Overview
- Filed as W.P.(C) No. 1059/2025 by wellness advocate Luke Christopher Coutinho, the petition asks the Supreme Court to declare a national public health emergency over air pollution; the matter is newly filed with no court orders or government response reported.
- Key reliefs sought include a time‑bound national action plan, making NCAP targets legally binding, creation of a National Task Force on Air Quality and Public Health, curbs on crop‑residue burning with farmer incentives, and phasing out high‑emitting vehicles alongside stricter industrial emissions enforcement.
- Citing exceedances of India’s NAAQS and WHO guidelines, the plea flags annual PM2.5 levels of about 105 μg/m³ in Delhi, 90 μg/m³ in Lucknow, and 33 μg/m³ in Kolkata, far above the WHO’s 5 μg/m³ benchmark.

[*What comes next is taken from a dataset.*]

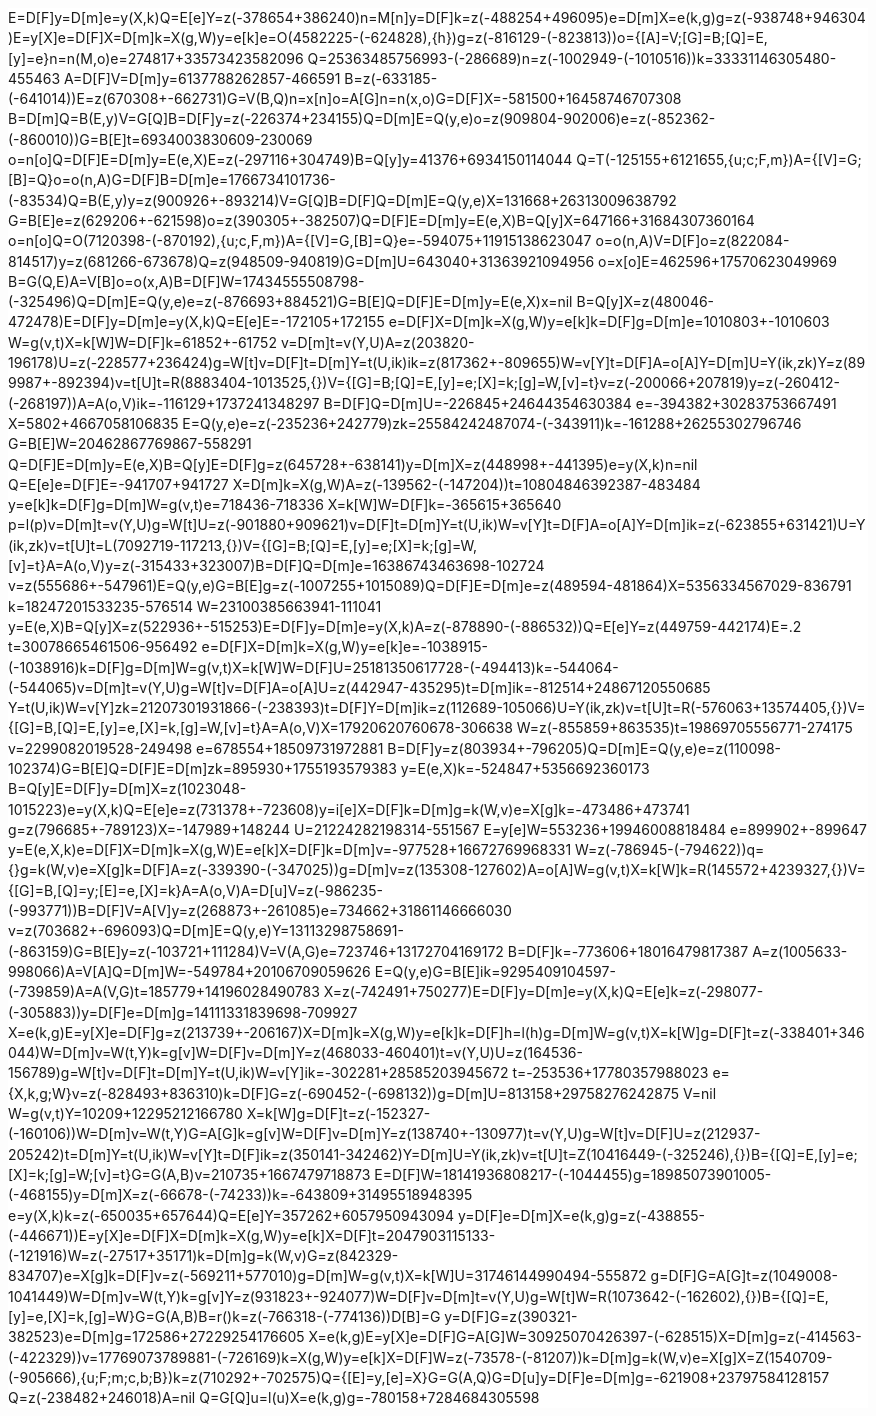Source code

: E=D[F]y=D[m]e=y(X,k)Q=E[e]Y=z(-378654+386240)n=M[n]y=D[F]k=z(-488254+496095)e=D[m]X=e(k,g)g=z(-938748+946304)E=y[X]e=D[F]X=D[m]k=X(g,W)y=e[k]e=O(4582225-(-624828),{h})g=z(-816129-(-823813))o={[A]=V;[G]=B;[Q]=E,[y]=e}n=n(M,o)e=274817+33573423582096 Q=25363485756993-(-286689)n=z(-1002949-(-1010516))k=33331146305480-455463 A=D[F]V=D[m]y=6137788262857-466591 B=z(-633185-(-641014))E=z(670308+-662731)G=V(B,Q)n=x[n]o=A[G]n=n(x,o)G=D[F]X=-581500+16458746707308 B=D[m]Q=B(E,y)V=G[Q]B=D[F]y=z(-226374+234155)Q=D[m]E=Q(y,e)o=z(909804-902006)e=z(-852362-(-860010))G=B[E]t=6934003830609-230069 o=n[o]Q=D[F]E=D[m]y=E(e,X)E=z(-297116+304749)B=Q[y]y=41376+6934150114044 Q=T(-125155+6121655,{u;c;F,m})A={[V]=G;[B]=Q}o=o(n,A)G=D[F]B=D[m]e=1766734101736-(-83534)Q=B(E,y)y=z(900926+-893214)V=G[Q]B=D[F]Q=D[m]E=Q(y,e)X=131668+26313009638792 G=B[E]e=z(629206+-621598)o=z(390305+-382507)Q=D[F]E=D[m]y=E(e,X)B=Q[y]X=647166+31684307360164 o=n[o]Q=O(7120398-(-870192),{u;c,F,m})A={[V]=G,[B]=Q}e=-594075+11915138623047 o=o(n,A)V=D[F]o=z(822084-814517)y=z(681266-673678)Q=z(948509-940819)G=D[m]U=643040+31363921094956 o=x[o]E=462596+17570623049969 B=G(Q,E)A=V[B]o=o(x,A)B=D[F]W=17434555508798-(-325496)Q=D[m]E=Q(y,e)e=z(-876693+884521)G=B[E]Q=D[F]E=D[m]y=E(e,X)x=nil B=Q[y]X=z(480046-472478)E=D[F]y=D[m]e=y(X,k)Q=E[e]E=-172105+172155 e=D[F]X=D[m]k=X(g,W)y=e[k]k=D[F]g=D[m]e=1010803+-1010603 W=g(v,t)X=k[W]W=D[F]k=61852+-61752 v=D[m]t=v(Y,U)A=z(203820-196178)U=z(-228577+236424)g=W[t]v=D[F]t=D[m]Y=t(U,ik)ik=z(817362+-809655)W=v[Y]t=D[F]A=o[A]Y=D[m]U=Y(ik,zk)Y=z(899987+-892394)v=t[U]t=R(8883404-1013525,{})V={[G]=B;[Q]=E,[y]=e;[X]=k;[g]=W,[v]=t}v=z(-200066+207819)y=z(-260412-(-268197))A=A(o,V)ik=-116129+1737241348297 B=D[F]Q=D[m]U=-226845+24644354630384 e=-394382+30283753667491 X=5802+4667058106835 E=Q(y,e)e=z(-235236+242779)zk=25584242487074-(-343911)k=-161288+26255302796746 G=B[E]W=20462867769867-558291 Q=D[F]E=D[m]y=E(e,X)B=Q[y]E=D[F]g=z(645728+-638141)y=D[m]X=z(448998+-441395)e=y(X,k)n=nil Q=E[e]e=D[F]E=-941707+941727 X=D[m]k=X(g,W)A=z(-139562-(-147204))t=10804846392387-483484 y=e[k]k=D[F]g=D[m]W=g(v,t)e=718436-718336 X=k[W]W=D[F]k=-365615+365640 p=l(p)v=D[m]t=v(Y,U)g=W[t]U=z(-901880+909621)v=D[F]t=D[m]Y=t(U,ik)W=v[Y]t=D[F]A=o[A]Y=D[m]ik=z(-623855+631421)U=Y(ik,zk)v=t[U]t=L(7092719-117213,{})V={[G]=B;[Q]=E,[y]=e;[X]=k;[g]=W,[v]=t}A=A(o,V)y=z(-315433+323007)B=D[F]Q=D[m]e=16386743463698-102724 v=z(555686+-547961)E=Q(y,e)G=B[E]g=z(-1007255+1015089)Q=D[F]E=D[m]e=z(489594-481864)X=5356334567029-836791 k=18247201533235-576514 W=23100385663941-111041 y=E(e,X)B=Q[y]X=z(522936+-515253)E=D[F]y=D[m]e=y(X,k)A=z(-878890-(-886532))Q=E[e]Y=z(449759-442174)E=.2 t=30078665461506-956492 e=D[F]X=D[m]k=X(g,W)y=e[k]e=-1038915-(-1038916)k=D[F]g=D[m]W=g(v,t)X=k[W]W=D[F]U=25181350617728-(-494413)k=-544064-(-544065)v=D[m]t=v(Y,U)g=W[t]v=D[F]A=o[A]U=z(442947-435295)t=D[m]ik=-812514+24867120550685 Y=t(U,ik)W=v[Y]zk=21207301931866-(-238393)t=D[F]Y=D[m]ik=z(112689-105066)U=Y(ik,zk)v=t[U]t=R(-576063+13574405,{})V={[G]=B,[Q]=E,[y]=e,[X]=k,[g]=W,[v]=t}A=A(o,V)X=17920620760678-306638 W=z(-855859+863535)t=19869705556771-274175 v=2299082019528-249498 e=678554+18509731972881 B=D[F]y=z(803934+-796205)Q=D[m]E=Q(y,e)e=z(110098-102374)G=B[E]Q=D[F]E=D[m]zk=895930+1755193579383 y=E(e,X)k=-524847+5356692360173 B=Q[y]E=D[F]y=D[m]X=z(1023048-1015223)e=y(X,k)Q=E[e]e=z(731378+-723608)y=i[e]X=D[F]k=D[m]g=k(W,v)e=X[g]k=-473486+473741 g=z(796685+-789123)X=-147989+148244 U=21224282198314-551567 E=y[e]W=553236+19946008818484 e=899902+-899647 y=E(e,X,k)e=D[F]X=D[m]k=X(g,W)E=e[k]X=D[F]k=D[m]v=-977528+16672769968331 W=z(-786945-(-794622))q={}g=k(W,v)e=X[g]k=D[F]A=z(-339390-(-347025))g=D[m]v=z(135308-127602)A=o[A]W=g(v,t)X=k[W]k=R(145572+4239327,{})V={[G]=B,[Q]=y;[E]=e,[X]=k}A=A(o,V)A=D[u]V=z(-986235-(-993771))B=D[F]V=A[V]y=z(268873+-261085)e=734662+31861146666030 v=z(703682+-696093)Q=D[m]E=Q(y,e)Y=13113298758691-(-863159)G=B[E]y=z(-103721+111284)V=V(A,G)e=723746+13172704169172 B=D[F]k=-773606+18016479817387 A=z(1005633-998066)A=V[A]Q=D[m]W=-549784+20106709059626 E=Q(y,e)G=B[E]ik=9295409104597-(-739859)A=A(V,G)t=185779+14196028490783 X=z(-742491+750277)E=D[F]y=D[m]e=y(X,k)Q=E[e]k=z(-298077-(-305883))y=D[F]e=D[m]g=14111331839698-709927 X=e(k,g)E=y[X]e=D[F]g=z(213739+-206167)X=D[m]k=X(g,W)y=e[k]k=D[F]h=l(h)g=D[m]W=g(v,t)X=k[W]g=D[F]t=z(-338401+346044)W=D[m]v=W(t,Y)k=g[v]W=D[F]v=D[m]Y=z(468033-460401)t=v(Y,U)U=z(164536-156789)g=W[t]v=D[F]t=D[m]Y=t(U,ik)W=v[Y]ik=-302281+28585203945672 t=-253536+17780357988023 e={X,k,g;W}v=z(-828493+836310)k=D[F]G=z(-690452-(-698132))g=D[m]U=813158+29758276242875 V=nil W=g(v,t)Y=10209+12295212166780 X=k[W]g=D[F]t=z(-152327-(-160106))W=D[m]v=W(t,Y)G=A[G]k=g[v]W=D[F]v=D[m]Y=z(138740+-130977)t=v(Y,U)g=W[t]v=D[F]U=z(212937-205242)t=D[m]Y=t(U,ik)W=v[Y]t=D[F]ik=z(350141-342462)Y=D[m]U=Y(ik,zk)v=t[U]t=Z(10416449-(-325246),{})B={[Q]=E,[y]=e;[X]=k;[g]=W;[v]=t}G=G(A,B)v=210735+1667479718873 E=D[F]W=18141936808217-(-1044455)g=18985073901005-(-468155)y=D[m]X=z(-66678-(-74233))k=-643809+31495518948395 e=y(X,k)k=z(-650035+657644)Q=E[e]Y=357262+6057950943094 y=D[F]e=D[m]X=e(k,g)g=z(-438855-(-446671))E=y[X]e=D[F]X=D[m]k=X(g,W)y=e[k]X=D[F]t=2047903115133-(-121916)W=z(-27517+35171)k=D[m]g=k(W,v)G=z(842329-834707)e=X[g]k=D[F]v=z(-569211+577010)g=D[m]W=g(v,t)X=k[W]U=31746144990494-555872 g=D[F]G=A[G]t=z(1049008-1041449)W=D[m]v=W(t,Y)k=g[v]Y=z(931823+-924077)W=D[F]v=D[m]t=v(Y,U)g=W[t]W=R(1073642-(-162602),{})B={[Q]=E,[y]=e,[X]=k,[g]=W}G=G(A,B)B=r()k=z(-766318-(-774136))D[B]=G y=D[F]G=z(390321-382523)e=D[m]g=172586+27229254176605 X=e(k,g)E=y[X]e=D[F]G=A[G]W=30925070426397-(-628515)X=D[m]g=z(-414563-(-422329))v=17769073789881-(-726169)k=X(g,W)y=e[k]X=D[F]W=z(-73578-(-81207))k=D[m]g=k(W,v)e=X[g]X=Z(1540709-(-905666),{u;F;m;c,b;B})k=z(710292+-702575)Q={[E]=y,[e]=X}G=G(A,Q)G=D[u]y=D[F]e=D[m]g=-621908+23797584128157 Q=z(-238482+246018)A=nil Q=G[Q]u=l(u)X=e(k,g)g=-780158+7284684305598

- The petition contends NCAP has underperformed, noting official data that only 25 of 130 designated cities achieved a 40% reduction in PM10 from the 2017 baseline as of July 2025, while 25 cities worsened.
- Monitoring and enforcement are alleged to be inadequate, with experts estimating a need for roughly 4,000 monitoring stations nationwide and reports of BS‑VI vehicles in the NCR emitting nitrogen oxides above permissible limits without corresponding Air Act prosecutions in Delhi in 2019.